Two seasonal technicians with the Lutsel K'e band have been hired to conduct the survey. They will be visiting fishing camps, predominately in the Christie Bay and upper Hearne Channel area.

"The major difference between the 1994 survey and this year is that we will be going to the camps as opposed to flagging down boats," Low said.

"We don't expect to get everybody, but we'll have an idea of how many people are out there.

"The survey will be practically the same as in 1994 because we want the data to be relatively comparable."

The 1986 survey found that 1,859 lake trout had been caught out of the 57 per cent of the surveys returned by anglers -- 403 of those trout were harvested. In 1994, 27 per cent of anglers returned surveys, showing 1,961 trout had been caught with 337 of those trout harvested. In total, there were 274 anglers surveyed in 1986 and 587 in 1994 -- lake trout comprised 75 per cent of all fish caught in the East Arm. Over 82 per cent of anglers surveyed were from the NWT.

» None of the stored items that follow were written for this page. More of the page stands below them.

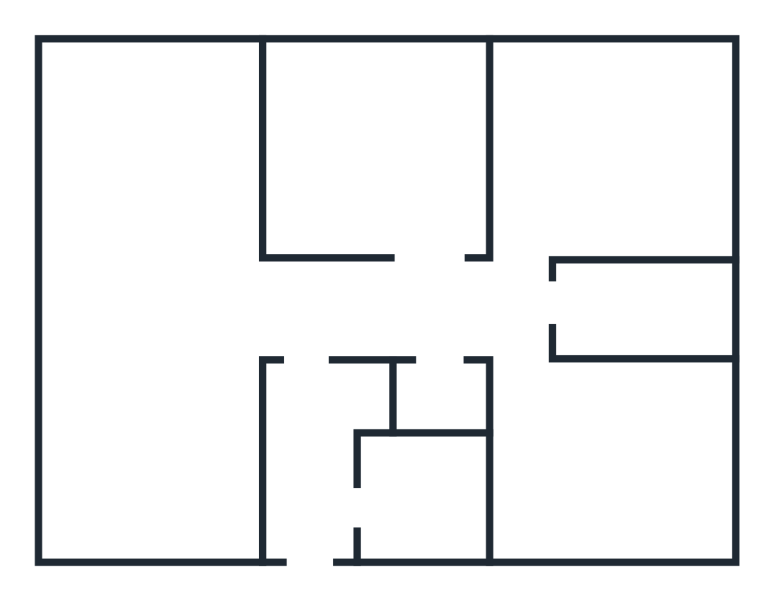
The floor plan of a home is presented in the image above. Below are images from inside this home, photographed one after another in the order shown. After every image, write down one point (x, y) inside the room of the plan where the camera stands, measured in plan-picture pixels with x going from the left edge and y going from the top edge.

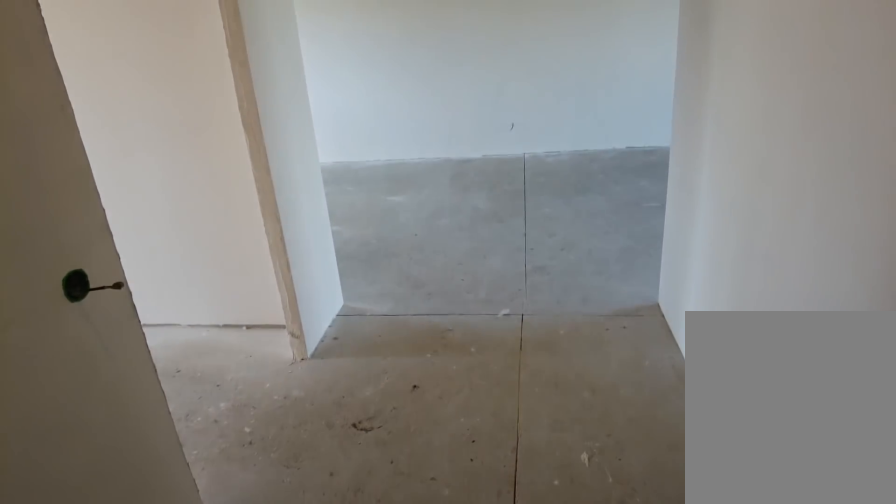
(451, 327)
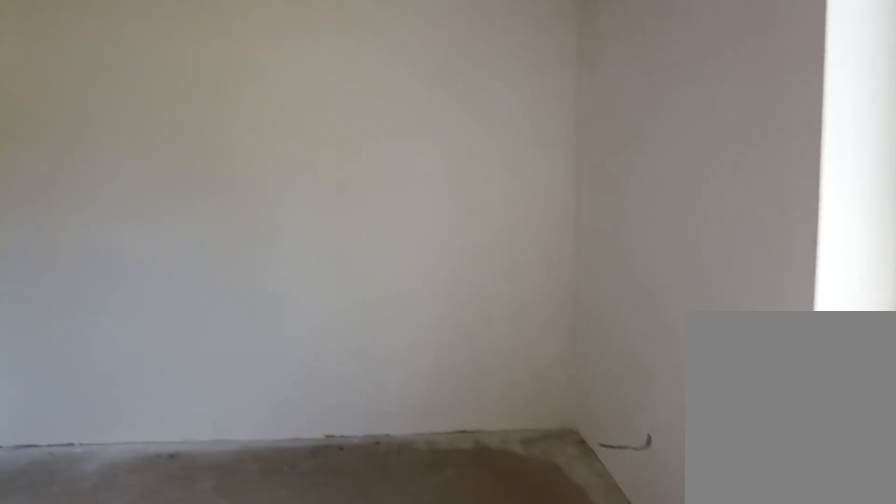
(560, 485)
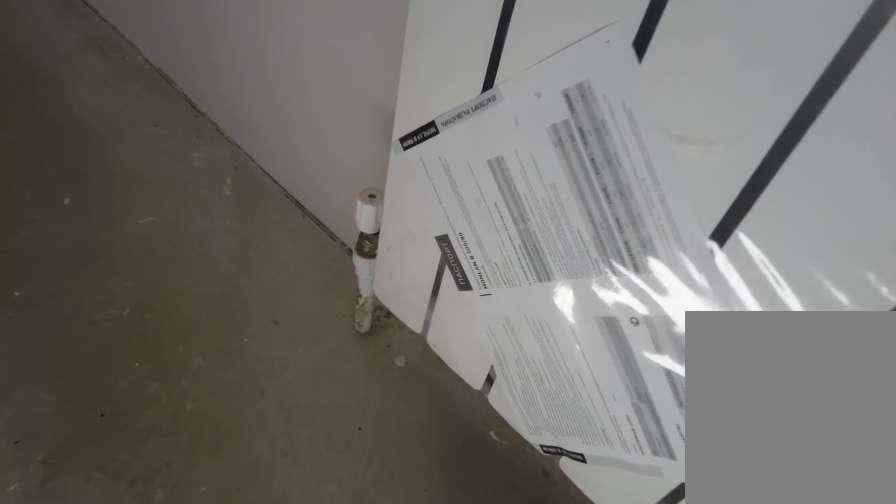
(560, 485)
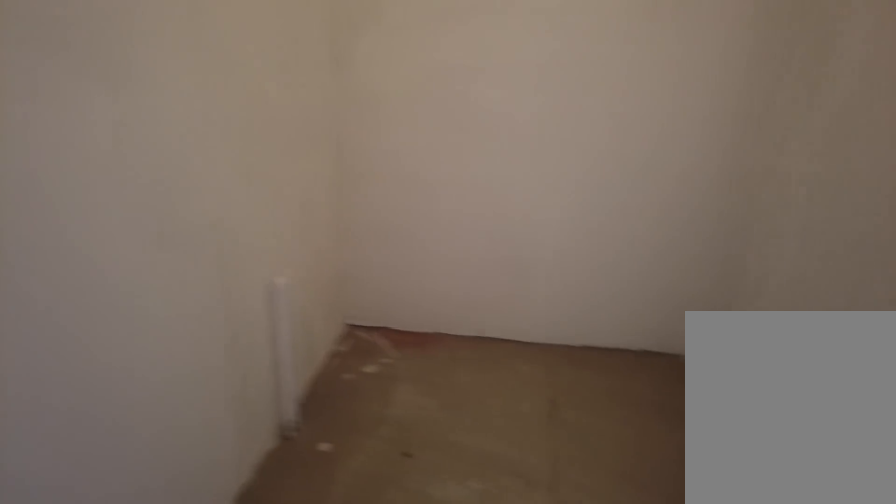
(520, 317)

Raymond Marlowe, one of the two East Arm monitors conducting the survey out of Lutsel K'e, says the purpose of the monitoring program is twofold.

"With the survey, we are also giving fisherman a pamphlet asking them to show respect for the land," Marlowe said. "If they have any garbage, they should pick it up and take it back with them."

"So far things are good, but if too many people come it could damage the land."

The pamphlet given with the survey asks East Arm visitors to not disturb any grave sites or artifacts and to avoid camping on Dene traditional-use areas.